**TASK**
Begin at the top of the records below and print each line exactly until the line containing "X73660000Y78740000D02*" has been printed; any pictures are to be left out.

── TASK MATERIAL

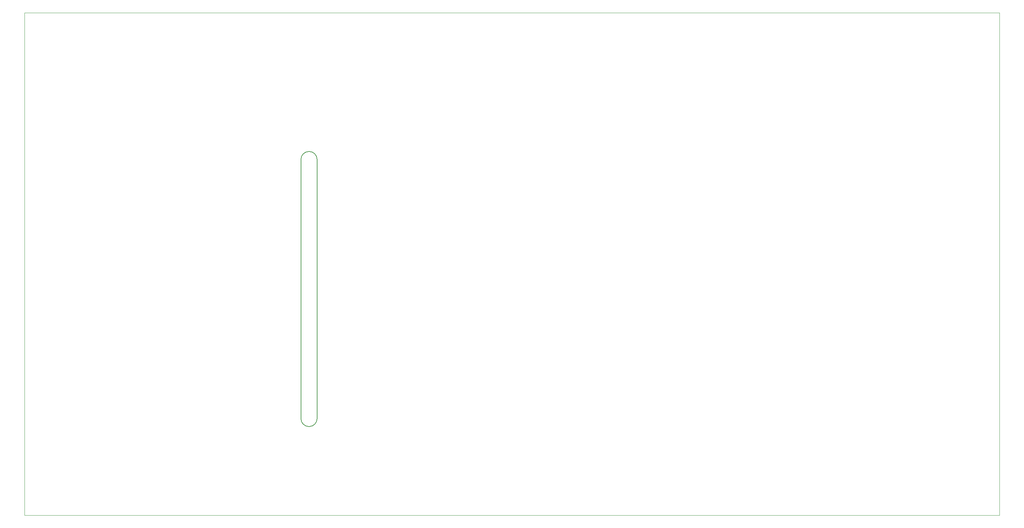
<source format=gm1>
G04 #@! TF.GenerationSoftware,KiCad,Pcbnew,8.0.5*
G04 #@! TF.CreationDate,2025-04-14T13:42:12-04:00*
G04 #@! TF.ProjectId,Big Daddy,42696720-4461-4646-9479-2e6b69636164,rev?*
G04 #@! TF.SameCoordinates,Original*
G04 #@! TF.FileFunction,Profile,NP*
%FSLAX46Y46*%
G04 Gerber Fmt 4.6, Leading zero omitted, Abs format (unit mm)*
G04 Created by KiCad (PCBNEW 8.0.5) date 2025-04-14 13:42:12*
%MOMM*%
%LPD*%
G01*
G04 APERTURE LIST*
G04 #@! TA.AperFunction,Profile*
%ADD10C,0.100000*%
G04 #@! TD*
G04 #@! TA.AperFunction,Profile*
%ADD11C,0.200000*%
G04 #@! TD*
G04 APERTURE END LIST*
D10*
X63000000Y-60750000D02*
X308700000Y-60750000D01*
X308700000Y-187400000D01*
X63000000Y-187400000D01*
X63000000Y-60750000D01*
D11*
X136713002Y-163047955D02*
G75*
G02*
X134713001Y-165048002I-2000002J-45D01*
G01*
X132649002Y-163047955D02*
X132649003Y-97705955D01*
X136713003Y-97705955D02*
X136713002Y-163047955D01*
X134649002Y-165047955D02*
G75*
G02*
X132649045Y-163047955I-2J1999955D01*
G01*
X134713001Y-95705953D02*
G75*
G02*
X136713047Y-97705955I-1J-2000047D01*
G01*
X132649003Y-97705955D02*
G75*
G02*
X134649002Y-95706003I1999997J-45D01*
G01*
X134649002Y-95705954D02*
X134713001Y-95705953D01*
X134713001Y-165047956D02*
X134649002Y-165047955D01*
M02*

</source>
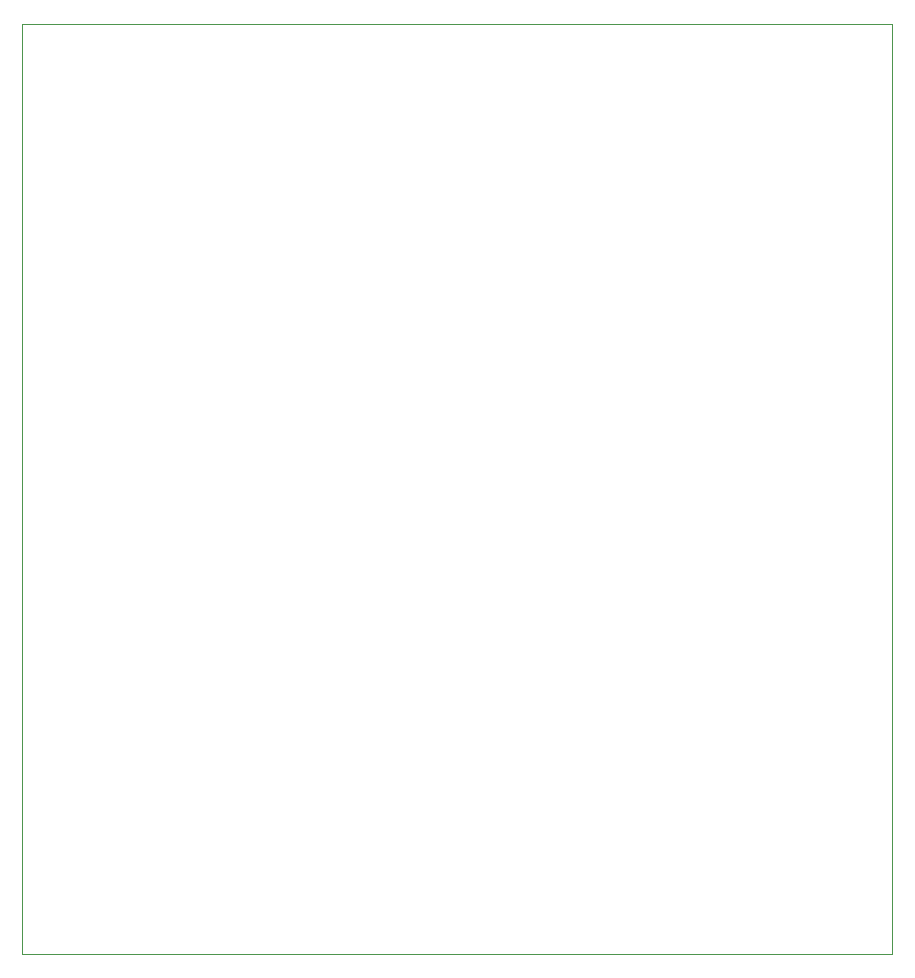
<source format=gbr>
%TF.GenerationSoftware,KiCad,Pcbnew,(6.0.8)*%
%TF.CreationDate,2023-08-19T09:52:22+09:00*%
%TF.ProjectId,tnagi,746e6167-692e-46b6-9963-61645f706362,rev?*%
%TF.SameCoordinates,PX32de760PY8eeaea0*%
%TF.FileFunction,Profile,NP*%
%FSLAX46Y46*%
G04 Gerber Fmt 4.6, Leading zero omitted, Abs format (unit mm)*
G04 Created by KiCad (PCBNEW (6.0.8)) date 2023-08-19 09:52:22*
%MOMM*%
%LPD*%
G01*
G04 APERTURE LIST*
%TA.AperFunction,Profile*%
%ADD10C,0.100000*%
%TD*%
G04 APERTURE END LIST*
D10*
X0Y0D02*
X73660000Y0D01*
X73660000Y78740000D02*
X0Y78740000D01*
X0Y78740000D02*
X0Y0D01*
X73660000Y0D02*
X73660000Y78740000D01*
M02*

</source>
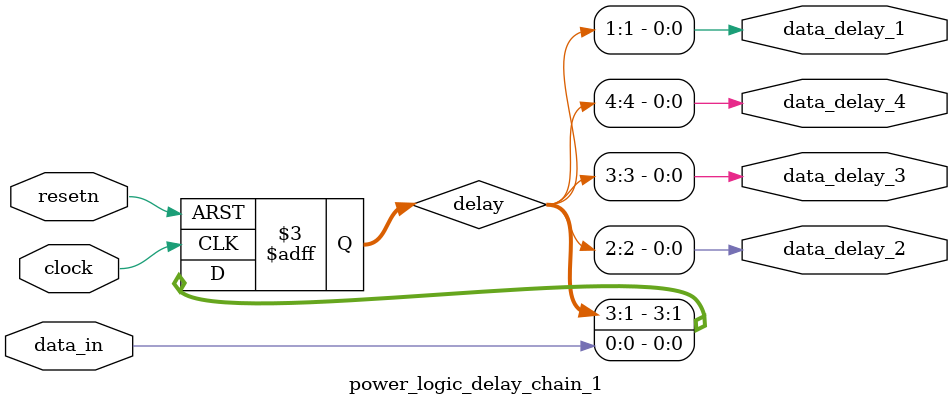
<source format=sv>
module power_logic_delay_chain_1(
	input  wire clock,
	input  wire resetn,
	input  wire data_in,
	output wire data_delay_1,
	output wire data_delay_2,
	output wire data_delay_3,
	output wire data_delay_4
);

reg [4:1] delay;

assign data_delay_1 = delay[1];
assign data_delay_2 = delay[2];
assign data_delay_3 = delay[3];
assign data_delay_4 = delay[4];

always @(posedge clock or negedge resetn)
begin
	if(~resetn)
		delay <= 4'b1111;
	else
		delay <= {delay[3:1], data_in};
end

endmodule


</source>
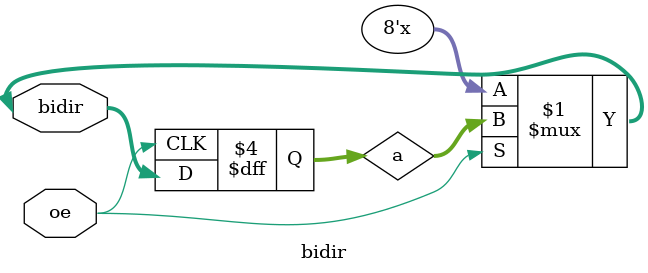
<source format=v>
module bidir (oe, bidir);

// Port Declaration

input   oe;
inout   [7:0] bidir;

reg     [7:0] a;

assign bidir = oe ? a : 8'bZ ;

// Always Construct

initial begin
	a = '0;
end

always @ (negedge oe) begin
    a <= bidir;
end

endmodule
</source>
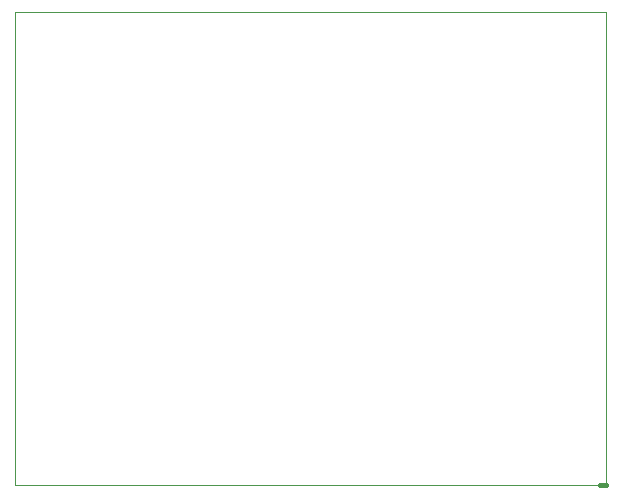
<source format=gbr>
G04 #@! TF.FileFunction,Profile,NP*
%FSLAX45Y45*%
G04 Gerber Fmt 4.5, Leading zero omitted, Abs format (unit mm)*
G04 Created by KiCad (PCBNEW (2015-08-03 BZR 6047)-product) date Di 04 Aug 2015 09:04:52 CEST*
%MOMM*%
G01*
G04 APERTURE LIST*
%ADD10C,0.150000*%
%ADD11C,0.100000*%
%ADD12C,0.381000*%
G04 APERTURE END LIST*
D10*
D11*
X17400016Y-6199886D02*
X17400016Y-10199878D01*
X12400026Y-6199886D02*
X17400016Y-6199886D01*
D12*
X17400016Y-10199878D02*
X17349978Y-10199878D01*
D11*
X12400026Y-10199878D02*
X17400016Y-10199878D01*
X12400026Y-6199886D02*
X12400026Y-10199878D01*
M02*

</source>
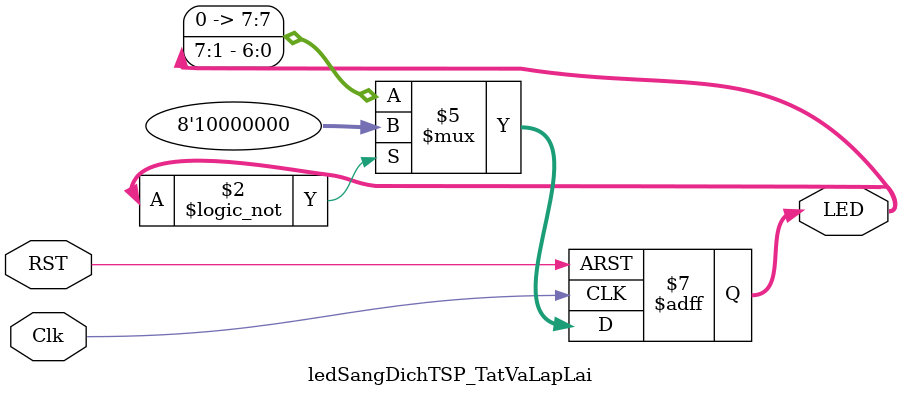
<source format=v>

`timescale 1ns/1ps

module ledSangDichTSP_TatVaLapLai (
    input Clk, RST,
    output reg [7:0] LED
);

    always @ (posedge Clk or posedge RST) begin
        if (RST) 
            LED = 8'b1000_0000; // State 1
        else begin
            if (LED == 8'b0000_0000) 
                LED = 8'b1000_0000; // State 9 -> State 1
            else 
                LED = LED >> 1; // State 1 -> State 9
        end
    end

endmodule

</source>
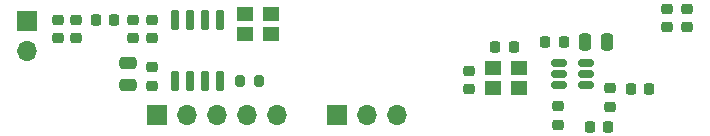
<source format=gbr>
%TF.GenerationSoftware,KiCad,Pcbnew,8.0.0-1.fc39*%
%TF.CreationDate,2024-05-22T19:24:41+02:00*%
%TF.ProjectId,radio433,72616469-6f34-4333-932e-6b696361645f,rev?*%
%TF.SameCoordinates,Original*%
%TF.FileFunction,Soldermask,Top*%
%TF.FilePolarity,Negative*%
%FSLAX46Y46*%
G04 Gerber Fmt 4.6, Leading zero omitted, Abs format (unit mm)*
G04 Created by KiCad (PCBNEW 8.0.0-1.fc39) date 2024-05-22 19:24:41*
%MOMM*%
%LPD*%
G01*
G04 APERTURE LIST*
G04 Aperture macros list*
%AMRoundRect*
0 Rectangle with rounded corners*
0 $1 Rounding radius*
0 $2 $3 $4 $5 $6 $7 $8 $9 X,Y pos of 4 corners*
0 Add a 4 corners polygon primitive as box body*
4,1,4,$2,$3,$4,$5,$6,$7,$8,$9,$2,$3,0*
0 Add four circle primitives for the rounded corners*
1,1,$1+$1,$2,$3*
1,1,$1+$1,$4,$5*
1,1,$1+$1,$6,$7*
1,1,$1+$1,$8,$9*
0 Add four rect primitives between the rounded corners*
20,1,$1+$1,$2,$3,$4,$5,0*
20,1,$1+$1,$4,$5,$6,$7,0*
20,1,$1+$1,$6,$7,$8,$9,0*
20,1,$1+$1,$8,$9,$2,$3,0*%
G04 Aperture macros list end*
%ADD10R,1.400000X1.200000*%
%ADD11R,1.700000X1.700000*%
%ADD12O,1.700000X1.700000*%
%ADD13RoundRect,0.150000X0.150000X-0.725000X0.150000X0.725000X-0.150000X0.725000X-0.150000X-0.725000X0*%
%ADD14RoundRect,0.200000X-0.200000X-0.275000X0.200000X-0.275000X0.200000X0.275000X-0.200000X0.275000X0*%
%ADD15RoundRect,0.218750X-0.256250X0.218750X-0.256250X-0.218750X0.256250X-0.218750X0.256250X0.218750X0*%
%ADD16RoundRect,0.225000X-0.250000X0.225000X-0.250000X-0.225000X0.250000X-0.225000X0.250000X0.225000X0*%
%ADD17RoundRect,0.225000X-0.225000X-0.250000X0.225000X-0.250000X0.225000X0.250000X-0.225000X0.250000X0*%
%ADD18RoundRect,0.250000X0.475000X-0.250000X0.475000X0.250000X-0.475000X0.250000X-0.475000X-0.250000X0*%
%ADD19RoundRect,0.225000X0.225000X0.250000X-0.225000X0.250000X-0.225000X-0.250000X0.225000X-0.250000X0*%
%ADD20RoundRect,0.218750X0.256250X-0.218750X0.256250X0.218750X-0.256250X0.218750X-0.256250X-0.218750X0*%
%ADD21RoundRect,0.150000X0.512500X0.150000X-0.512500X0.150000X-0.512500X-0.150000X0.512500X-0.150000X0*%
%ADD22RoundRect,0.218750X-0.218750X-0.256250X0.218750X-0.256250X0.218750X0.256250X-0.218750X0.256250X0*%
%ADD23RoundRect,0.250000X0.250000X0.475000X-0.250000X0.475000X-0.250000X-0.475000X0.250000X-0.475000X0*%
G04 APERTURE END LIST*
D10*
%TO.C,Y2*%
X218300000Y-96650000D03*
X220500000Y-96650000D03*
X220500000Y-94950000D03*
X218300000Y-94950000D03*
%TD*%
D11*
%TO.C,AE3*%
X199825000Y-95550000D03*
D12*
X199825000Y-98090000D03*
%TD*%
D13*
%TO.C,U2*%
X212360000Y-100575000D03*
X213630000Y-100575000D03*
X214900000Y-100575000D03*
X216170000Y-100575000D03*
X216170000Y-95425000D03*
X214900000Y-95425000D03*
X213630000Y-95425000D03*
X212360000Y-95425000D03*
%TD*%
D14*
%TO.C,R3*%
X217840000Y-100600000D03*
X219490000Y-100600000D03*
%TD*%
D15*
%TO.C,L4*%
X202412500Y-95412500D03*
X202412500Y-96987500D03*
%TD*%
%TO.C,L3*%
X210400000Y-95412500D03*
X210400000Y-96987500D03*
%TD*%
D11*
%TO.C,J2*%
X210820000Y-103500000D03*
D12*
X213360000Y-103500000D03*
X215900000Y-103500000D03*
X218440000Y-103500000D03*
X220980000Y-103500000D03*
%TD*%
D16*
%TO.C,C11*%
X204000000Y-95425000D03*
X204000000Y-96975000D03*
%TD*%
D17*
%TO.C,C10*%
X205650000Y-95400000D03*
X207200000Y-95400000D03*
%TD*%
D16*
%TO.C,C9*%
X208800000Y-95425000D03*
X208800000Y-96975000D03*
%TD*%
D18*
%TO.C,C8*%
X208400000Y-100950000D03*
X208400000Y-99050000D03*
%TD*%
D16*
%TO.C,C7*%
X210400000Y-99425000D03*
X210400000Y-100975000D03*
%TD*%
%TO.C,C3*%
X254000000Y-94475000D03*
X254000000Y-96025000D03*
%TD*%
D10*
%TO.C,Y3*%
X239250000Y-101200000D03*
X241450000Y-101200000D03*
X241450000Y-99500000D03*
X239250000Y-99500000D03*
%TD*%
D19*
%TO.C,C6*%
X245275000Y-97250000D03*
X243725000Y-97250000D03*
%TD*%
D17*
%TO.C,C4*%
X239475000Y-97750000D03*
X241025000Y-97750000D03*
%TD*%
D20*
%TO.C,L2*%
X255750000Y-96037500D03*
X255750000Y-94462500D03*
%TD*%
D11*
%TO.C,J1*%
X226060000Y-103500000D03*
D12*
X228600000Y-103500000D03*
X231140000Y-103500000D03*
%TD*%
D21*
%TO.C,U1*%
X247137500Y-100950000D03*
X247137500Y-100000000D03*
X247137500Y-99050000D03*
X244862500Y-99050000D03*
X244862500Y-100000000D03*
X244862500Y-100950000D03*
%TD*%
D16*
%TO.C,C5*%
X237250000Y-99725000D03*
X237250000Y-101275000D03*
%TD*%
D22*
%TO.C,R2*%
X247462500Y-104500000D03*
X249037500Y-104500000D03*
%TD*%
D20*
%TO.C,L1*%
X249212500Y-102787500D03*
X249212500Y-101212500D03*
%TD*%
D17*
%TO.C,C2*%
X250975000Y-101250000D03*
X252525000Y-101250000D03*
%TD*%
D20*
%TO.C,R1*%
X244750000Y-104287500D03*
X244750000Y-102712500D03*
%TD*%
D23*
%TO.C,C1*%
X248950000Y-97250000D03*
X247050000Y-97250000D03*
%TD*%
M02*

</source>
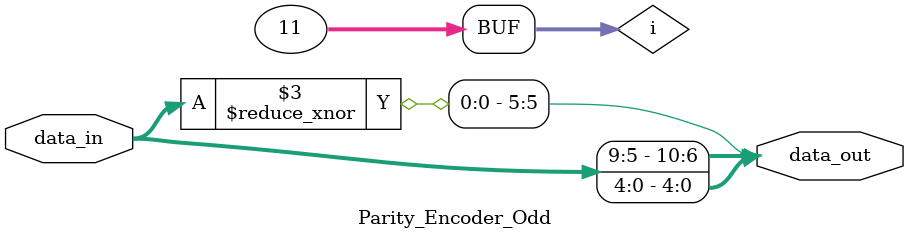
<source format=v>
module Parity_Encoder_Odd #(parameter N=10, parity_index=5) (input [N-1:0]data_in , output reg [N:0] data_out);

integer i;

always@(*) begin

    for(i=0;i<=N;i=i+1) begin
    
        if(i==parity_index) begin
            data_out[i]=~^data_in;
        end
        
        else if (i<parity_index) begin
            data_out[i]=data_in[i];
        end
        
        else if(i>parity_index) begin
            data_out[i]=data_in[i-1];
        end
        
    end

end

endmodule
</source>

────

**RESULT FOR THIS EXERCISE**
<source format=gm1>
G04 #@! TF.GenerationSoftware,KiCad,Pcbnew,8.0.5*
G04 #@! TF.CreationDate,2025-04-14T13:42:12-04:00*
G04 #@! TF.ProjectId,Big Daddy,42696720-4461-4646-9479-2e6b69636164,rev?*
G04 #@! TF.SameCoordinates,Original*
G04 #@! TF.FileFunction,Profile,NP*
%FSLAX46Y46*%
G04 Gerber Fmt 4.6, Leading zero omitted, Abs format (unit mm)*
G04 Created by KiCad (PCBNEW 8.0.5) date 2025-04-14 13:42:12*
%MOMM*%
%LPD*%
G01*
G04 APERTURE LIST*
G04 #@! TA.AperFunction,Profile*
%ADD10C,0.100000*%
G04 #@! TD*
G04 #@! TA.AperFunction,Profile*
%ADD11C,0.200000*%
G04 #@! TD*
G04 APERTURE END LIST*
D10*
X63000000Y-60750000D02*
X308700000Y-60750000D01*
X308700000Y-187400000D01*
X63000000Y-187400000D01*
X63000000Y-60750000D01*
D11*
X136713002Y-163047955D02*
G75*
G02*
X134713001Y-165048002I-2000002J-45D01*
G01*
X132649002Y-163047955D02*
X132649003Y-97705955D01*
X136713003Y-97705955D02*
X136713002Y-163047955D01*
X134649002Y-165047955D02*
G75*
G02*
X132649045Y-163047955I-2J1999955D01*
G01*
X134713001Y-95705953D02*
G75*
G02*
X136713047Y-97705955I-1J-2000047D01*
G01*
X132649003Y-97705955D02*
G75*
G02*
X134649002Y-95706003I1999997J-45D01*
G01*
X134649002Y-95705954D02*
X134713001Y-95705953D01*
X134713001Y-165047956D02*
X134649002Y-165047955D01*
M02*

</source>
<source format=gbr>
%TF.GenerationSoftware,KiCad,Pcbnew,(6.0.8)*%
%TF.CreationDate,2023-08-19T09:52:22+09:00*%
%TF.ProjectId,tnagi,746e6167-692e-46b6-9963-61645f706362,rev?*%
%TF.SameCoordinates,PX32de760PY8eeaea0*%
%TF.FileFunction,Profile,NP*%
%FSLAX46Y46*%
G04 Gerber Fmt 4.6, Leading zero omitted, Abs format (unit mm)*
G04 Created by KiCad (PCBNEW (6.0.8)) date 2023-08-19 09:52:22*
%MOMM*%
%LPD*%
G01*
G04 APERTURE LIST*
%TA.AperFunction,Profile*%
%ADD10C,0.100000*%
%TD*%
G04 APERTURE END LIST*
D10*
X0Y0D02*
X73660000Y0D01*
X73660000Y78740000D02*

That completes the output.